- _PROBLEM DETAILS_
Pictures stay out; everything else in the records below is copied exactly.

- _SOURCE MATERIAL_
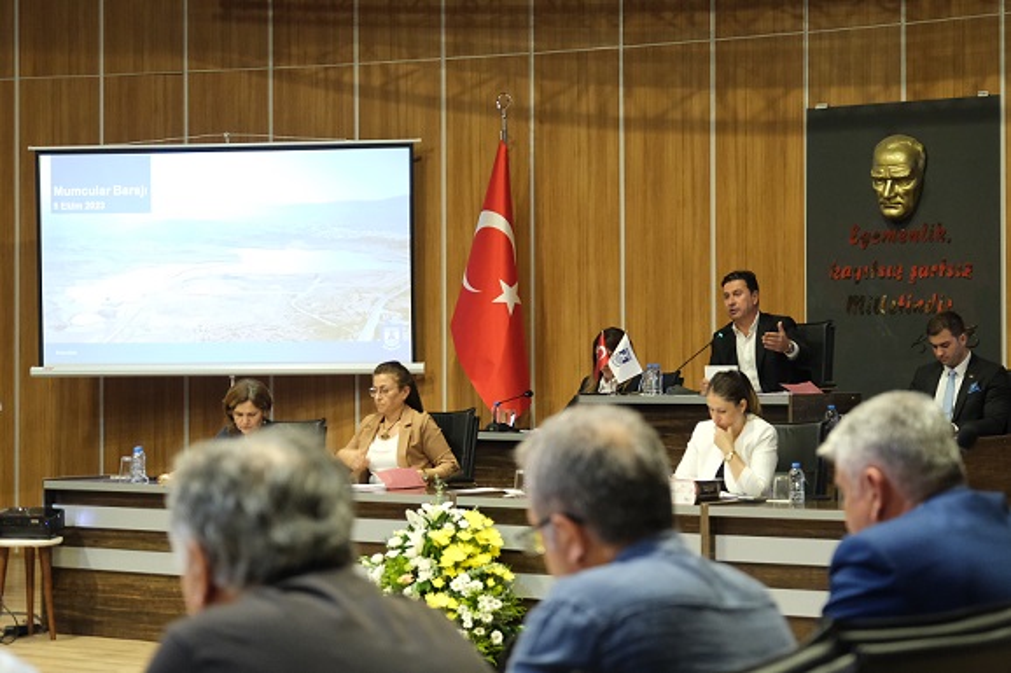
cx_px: 506
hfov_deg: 24.8
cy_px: 336
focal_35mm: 82
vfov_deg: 16.6
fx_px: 2302
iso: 5000
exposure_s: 1/60
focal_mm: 54.5
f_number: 4
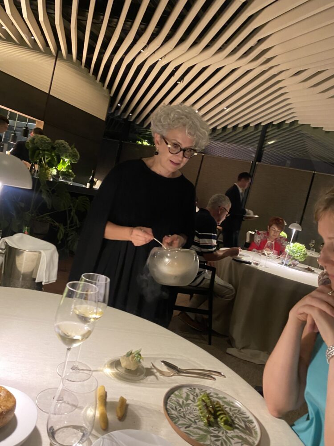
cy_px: 223
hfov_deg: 53.1
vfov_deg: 67.3
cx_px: 167
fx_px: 334
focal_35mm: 26
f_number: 1.8
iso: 400
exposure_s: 1/33
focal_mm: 4.25
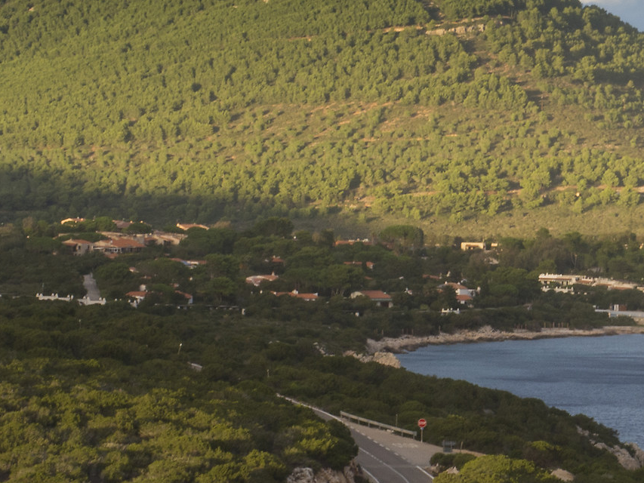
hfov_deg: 10.0
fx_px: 3666
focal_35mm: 197
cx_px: 600
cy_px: 318
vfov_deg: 7.5
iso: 200
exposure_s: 1/15
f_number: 18
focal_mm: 35
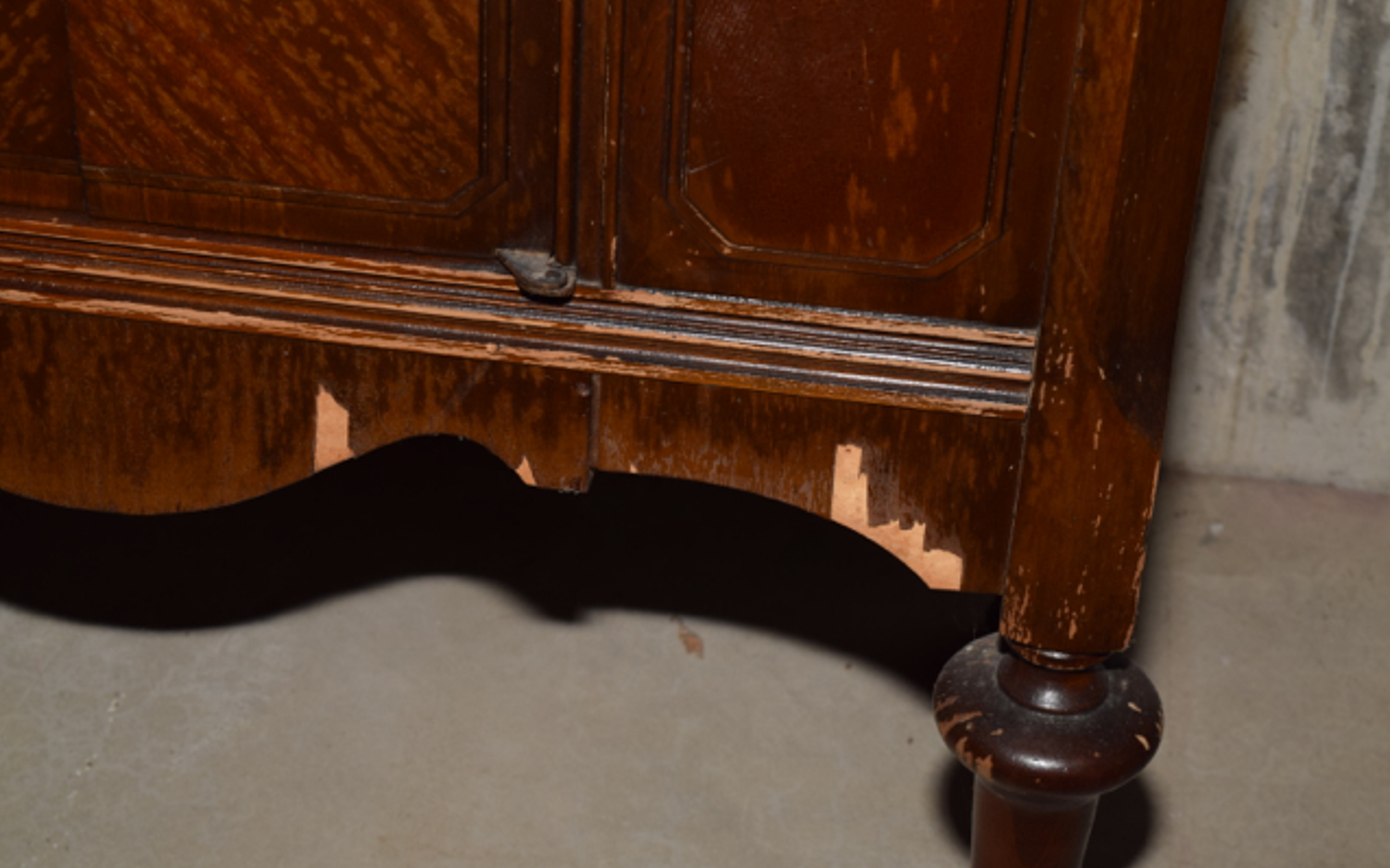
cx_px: 696
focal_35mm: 85
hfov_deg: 24.5
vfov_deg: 15.4
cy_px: 461
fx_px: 3201
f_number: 9
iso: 100
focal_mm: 55
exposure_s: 1/125
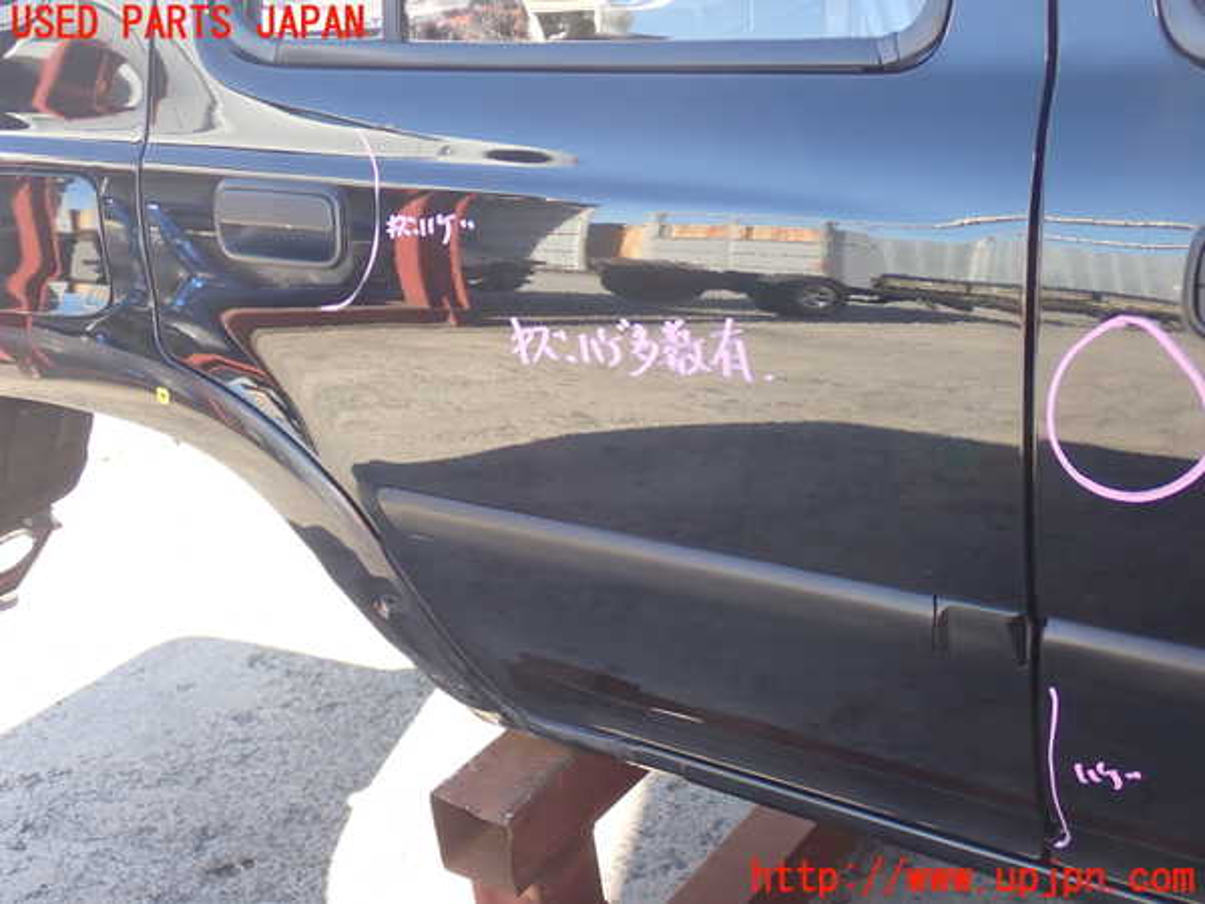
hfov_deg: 42.9
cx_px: 602
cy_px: 452
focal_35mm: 44
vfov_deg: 32.9
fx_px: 1532
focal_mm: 7.84
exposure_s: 1/80
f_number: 2.9
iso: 100
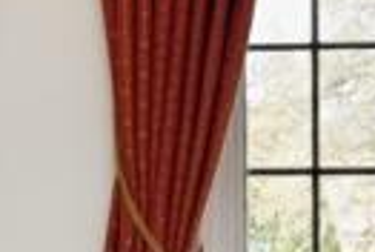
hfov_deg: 16.3
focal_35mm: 125
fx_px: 1305
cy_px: 120
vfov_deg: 11.0
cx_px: 223
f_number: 7.1
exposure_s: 1/200
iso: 400
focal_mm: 16
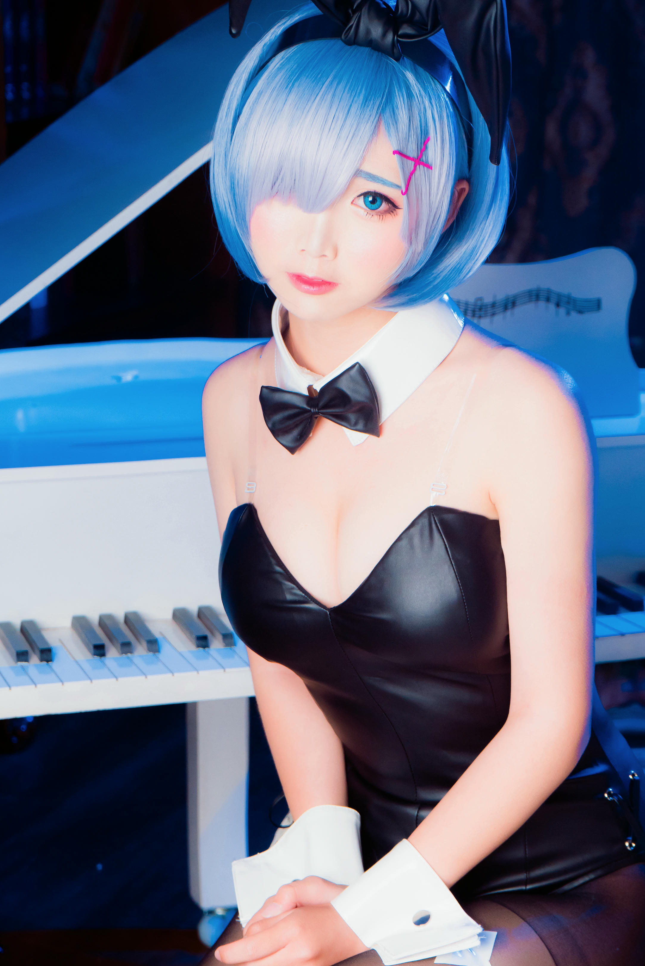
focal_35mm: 81
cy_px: 485
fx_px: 2176
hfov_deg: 16.8
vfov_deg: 25.1
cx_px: 384
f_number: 7.1
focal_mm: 66
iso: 1600
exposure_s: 1/80
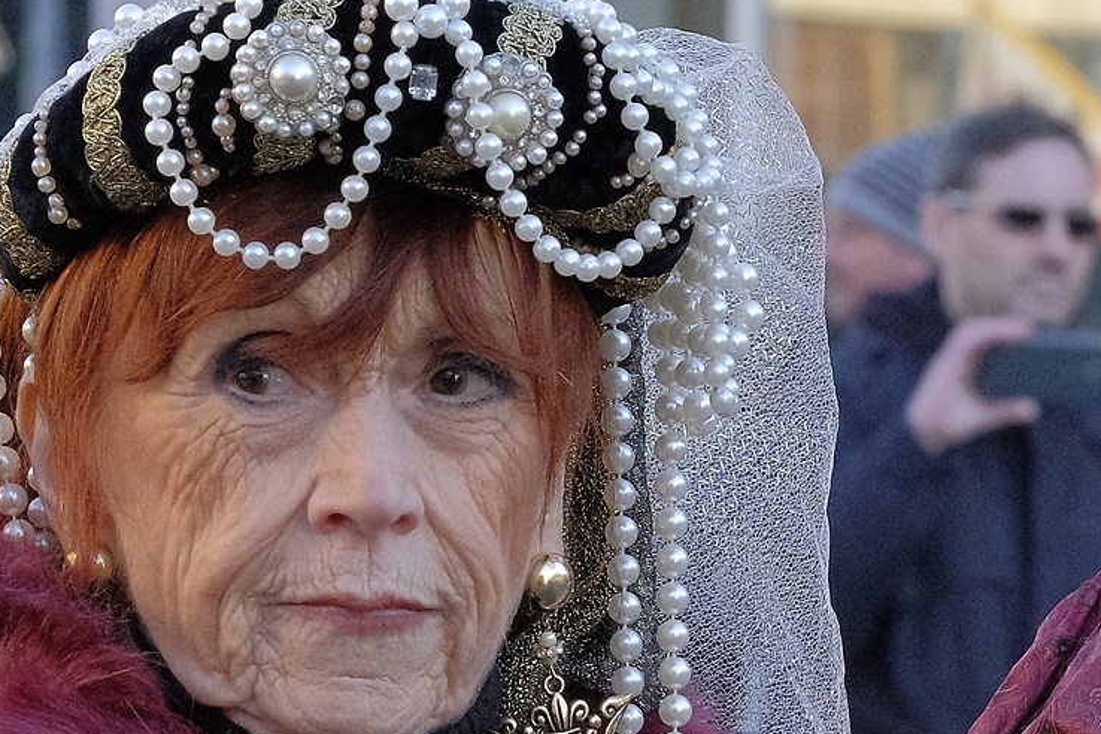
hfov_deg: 4.3
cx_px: 1116
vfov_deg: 2.9
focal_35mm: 478
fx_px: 14618
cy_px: 504
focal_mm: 98.2
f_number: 10
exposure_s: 1/250
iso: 3200
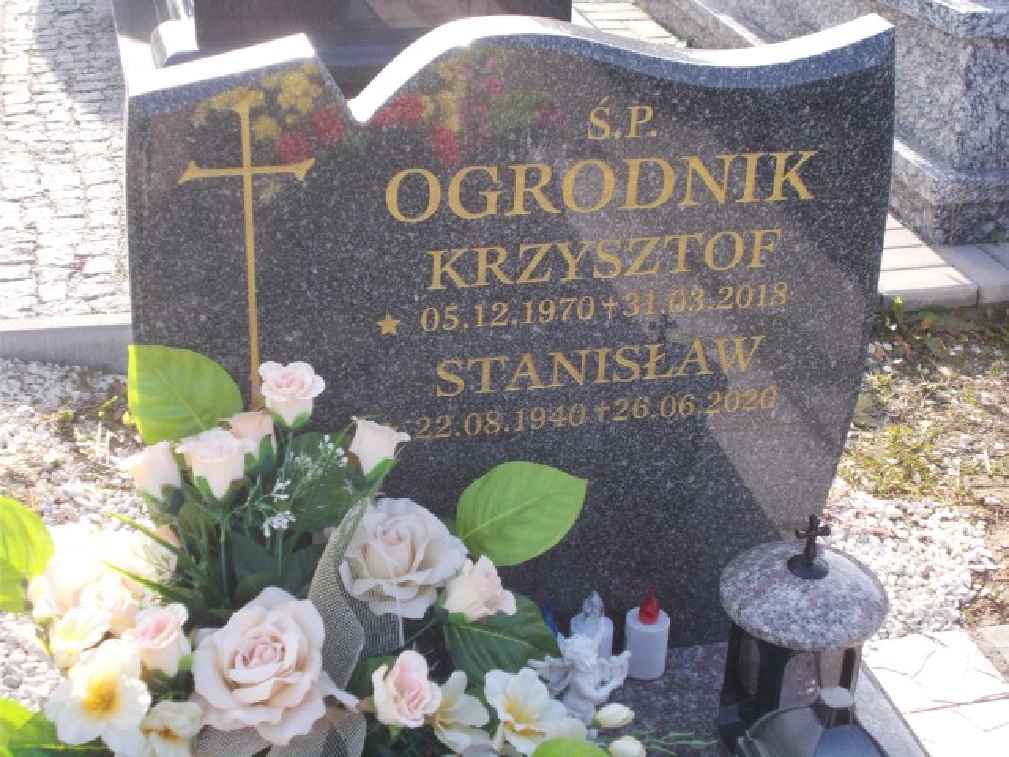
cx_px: 504
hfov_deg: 33.2
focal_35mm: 58
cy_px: 378
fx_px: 1691
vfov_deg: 25.2
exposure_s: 1/100
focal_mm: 10.3
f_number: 4.9
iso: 80
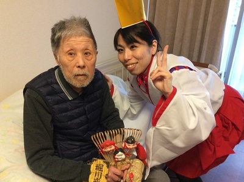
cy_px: 91
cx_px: 122
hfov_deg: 56.9
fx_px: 225
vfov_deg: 44.0
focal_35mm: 32
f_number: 2.4
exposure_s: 1/24
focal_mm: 3.3
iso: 125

- _OUTPUT FOR THIS EXERCISE_
cx_px: 506
hfov_deg: 24.8
cy_px: 336
focal_35mm: 82
vfov_deg: 16.6
fx_px: 2302
iso: 5000
exposure_s: 1/60
focal_mm: 54.5
f_number: 4
cy_px: 223
hfov_deg: 53.1
vfov_deg: 67.3
cx_px: 167
fx_px: 334
focal_35mm: 26
f_number: 1.8
iso: 400
exposure_s: 1/33
focal_mm: 4.25
hfov_deg: 10.0
fx_px: 3666
focal_35mm: 197
cx_px: 600
cy_px: 318
vfov_deg: 7.5
iso: 200
exposure_s: 1/15
f_number: 18
focal_mm: 35
cx_px: 696
focal_35mm: 85
hfov_deg: 24.5
vfov_deg: 15.4
cy_px: 461
fx_px: 3201
f_number: 9
iso: 100
focal_mm: 55
exposure_s: 1/125
hfov_deg: 42.9
cx_px: 602
cy_px: 452
focal_35mm: 44
vfov_deg: 32.9
fx_px: 1532
focal_mm: 7.84
exposure_s: 1/80
f_number: 2.9
iso: 100
hfov_deg: 16.3
focal_35mm: 125
fx_px: 1305
cy_px: 120
vfov_deg: 11.0
cx_px: 223
f_number: 7.1
exposure_s: 1/200
iso: 400
focal_mm: 16
focal_35mm: 81
cy_px: 485
fx_px: 2176
hfov_deg: 16.8
vfov_deg: 25.1
cx_px: 384
f_number: 7.1
focal_mm: 66
iso: 1600
exposure_s: 1/80
hfov_deg: 4.3
cx_px: 1116
vfov_deg: 2.9
focal_35mm: 478
fx_px: 14618
cy_px: 504
focal_mm: 98.2
f_number: 10
exposure_s: 1/250
iso: 3200
cx_px: 504
hfov_deg: 33.2
focal_35mm: 58
cy_px: 378
fx_px: 1691
vfov_deg: 25.2
exposure_s: 1/100
focal_mm: 10.3
f_number: 4.9
iso: 80
cy_px: 91
cx_px: 122
hfov_deg: 56.9
fx_px: 225
vfov_deg: 44.0
focal_35mm: 32
f_number: 2.4
exposure_s: 1/24
focal_mm: 3.3
iso: 125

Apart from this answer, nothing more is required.